Displaying Datasets at External Display Applications / Websites using GEDAs

About Display Applications

There are many services available that allow users to upload their own data for use as viewing as e.g. 'custom tracks' in a genome browser. Examples of these include the UCSC genome browser, GeneTrack and GBrowse. Adding a new external display applications requires two steps:

  1. define the display application (create a new XML definition file) and
  2. instruct Galaxy to load the display application (edit datatypes_conf.xml with the location of the new XML file).

Citation

If you add a new external display application to Galaxy in your published work, please cite: Daniel Blankenberg, John Chilton, and Nate Coraor. Galaxy External Display Applications: Closing a dataflow interoperability loop.
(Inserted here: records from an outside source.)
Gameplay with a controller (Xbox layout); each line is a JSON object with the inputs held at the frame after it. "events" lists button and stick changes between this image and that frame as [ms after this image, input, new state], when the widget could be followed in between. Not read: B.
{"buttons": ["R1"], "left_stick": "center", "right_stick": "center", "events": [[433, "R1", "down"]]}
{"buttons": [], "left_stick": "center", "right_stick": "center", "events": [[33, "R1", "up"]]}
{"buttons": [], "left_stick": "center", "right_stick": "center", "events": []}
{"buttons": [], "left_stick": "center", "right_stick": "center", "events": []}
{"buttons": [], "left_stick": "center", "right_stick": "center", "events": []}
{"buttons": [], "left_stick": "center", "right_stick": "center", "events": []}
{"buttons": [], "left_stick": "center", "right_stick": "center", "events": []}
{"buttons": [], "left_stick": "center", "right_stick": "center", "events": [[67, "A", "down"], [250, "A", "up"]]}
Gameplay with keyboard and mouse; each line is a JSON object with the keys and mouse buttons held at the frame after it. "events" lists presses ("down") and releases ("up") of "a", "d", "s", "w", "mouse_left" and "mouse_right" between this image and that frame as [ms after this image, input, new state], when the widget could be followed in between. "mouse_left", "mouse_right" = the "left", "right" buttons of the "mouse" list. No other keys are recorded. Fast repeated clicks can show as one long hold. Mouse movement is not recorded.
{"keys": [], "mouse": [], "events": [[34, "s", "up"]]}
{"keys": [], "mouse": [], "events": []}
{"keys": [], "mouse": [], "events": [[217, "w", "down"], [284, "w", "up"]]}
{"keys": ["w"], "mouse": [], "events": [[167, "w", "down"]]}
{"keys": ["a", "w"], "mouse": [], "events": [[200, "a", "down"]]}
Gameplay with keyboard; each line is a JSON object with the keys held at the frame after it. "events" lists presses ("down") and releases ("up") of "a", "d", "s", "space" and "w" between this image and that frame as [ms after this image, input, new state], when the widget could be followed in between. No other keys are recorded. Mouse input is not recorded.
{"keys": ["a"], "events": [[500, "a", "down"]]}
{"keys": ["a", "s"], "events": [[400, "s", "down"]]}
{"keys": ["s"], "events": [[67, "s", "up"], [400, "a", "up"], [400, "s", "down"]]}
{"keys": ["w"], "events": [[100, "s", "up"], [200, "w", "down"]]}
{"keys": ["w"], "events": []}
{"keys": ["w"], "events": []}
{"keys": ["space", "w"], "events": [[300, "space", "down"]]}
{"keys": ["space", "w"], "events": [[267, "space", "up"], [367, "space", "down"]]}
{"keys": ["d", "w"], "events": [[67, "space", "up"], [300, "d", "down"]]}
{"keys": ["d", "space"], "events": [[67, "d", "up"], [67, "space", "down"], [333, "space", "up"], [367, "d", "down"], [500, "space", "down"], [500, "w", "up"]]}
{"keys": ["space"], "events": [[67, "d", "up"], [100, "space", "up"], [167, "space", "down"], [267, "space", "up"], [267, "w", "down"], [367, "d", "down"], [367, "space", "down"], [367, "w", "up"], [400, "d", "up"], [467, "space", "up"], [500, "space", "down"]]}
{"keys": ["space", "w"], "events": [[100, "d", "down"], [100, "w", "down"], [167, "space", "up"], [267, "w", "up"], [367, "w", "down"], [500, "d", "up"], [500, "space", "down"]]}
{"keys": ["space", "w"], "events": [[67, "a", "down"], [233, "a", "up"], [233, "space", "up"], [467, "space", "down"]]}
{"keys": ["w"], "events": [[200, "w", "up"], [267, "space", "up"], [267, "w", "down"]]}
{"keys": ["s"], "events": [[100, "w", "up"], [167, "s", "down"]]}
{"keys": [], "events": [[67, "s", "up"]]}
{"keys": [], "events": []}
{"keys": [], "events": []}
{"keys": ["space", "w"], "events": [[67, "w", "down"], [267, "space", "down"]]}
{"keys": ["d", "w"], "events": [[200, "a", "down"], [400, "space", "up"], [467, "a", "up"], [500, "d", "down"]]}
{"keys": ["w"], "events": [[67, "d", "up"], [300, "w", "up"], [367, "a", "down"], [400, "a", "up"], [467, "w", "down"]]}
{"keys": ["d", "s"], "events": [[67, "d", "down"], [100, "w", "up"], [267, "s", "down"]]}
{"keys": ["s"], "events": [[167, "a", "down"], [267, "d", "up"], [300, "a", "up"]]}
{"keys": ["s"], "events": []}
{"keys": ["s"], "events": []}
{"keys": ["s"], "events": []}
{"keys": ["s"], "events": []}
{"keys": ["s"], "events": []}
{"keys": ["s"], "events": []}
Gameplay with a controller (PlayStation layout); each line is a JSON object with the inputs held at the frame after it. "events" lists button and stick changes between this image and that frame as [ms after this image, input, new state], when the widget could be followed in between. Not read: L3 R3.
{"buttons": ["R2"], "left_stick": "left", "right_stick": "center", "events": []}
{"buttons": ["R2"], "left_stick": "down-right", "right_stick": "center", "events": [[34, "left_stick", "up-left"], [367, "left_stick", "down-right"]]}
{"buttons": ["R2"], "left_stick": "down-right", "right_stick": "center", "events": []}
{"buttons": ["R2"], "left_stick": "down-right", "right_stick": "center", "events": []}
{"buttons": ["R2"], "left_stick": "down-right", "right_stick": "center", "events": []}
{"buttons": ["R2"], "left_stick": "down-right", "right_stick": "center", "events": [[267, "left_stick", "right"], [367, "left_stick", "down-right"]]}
Nat Methods (2020). doi:10.1038/s41592-019-0727-x


Additional Resources


Topics

  1. Basic Topics - Simple Display Applications
  2. Advanced Topics - Dynamic Display Applications

Basic Topics

Simple Display Applications

Display applications are defined using XML.

Example 1

Lets suppose we want to write a display application which displays a BAM file at the UCSC genome browser. After familiarizing ourselves with the UCSC genome browser, we become aware of several pieces of information which are needed to display user data:

  • The data to be displayed is provided by giving a public URL to the UCSC genome browser.
  • 3 data files are needed to be provided by URL: 1) a custom track definition, 2) the BAM file and 3) the BAM index. With the following requirement: the index must have the same name as the BAM file, but have the additional suffix of '.bai'
  • The url to send data to UCSC is of the form: http://genome.ucsc.edu/cgi-bin/hgTracks?db=UCSC_GENOME_BUILD&hgt.customText=URL_OF_CUSTOM_TRACK

This display application will require 3 parameters, corresponding to the 3 data files that are needed.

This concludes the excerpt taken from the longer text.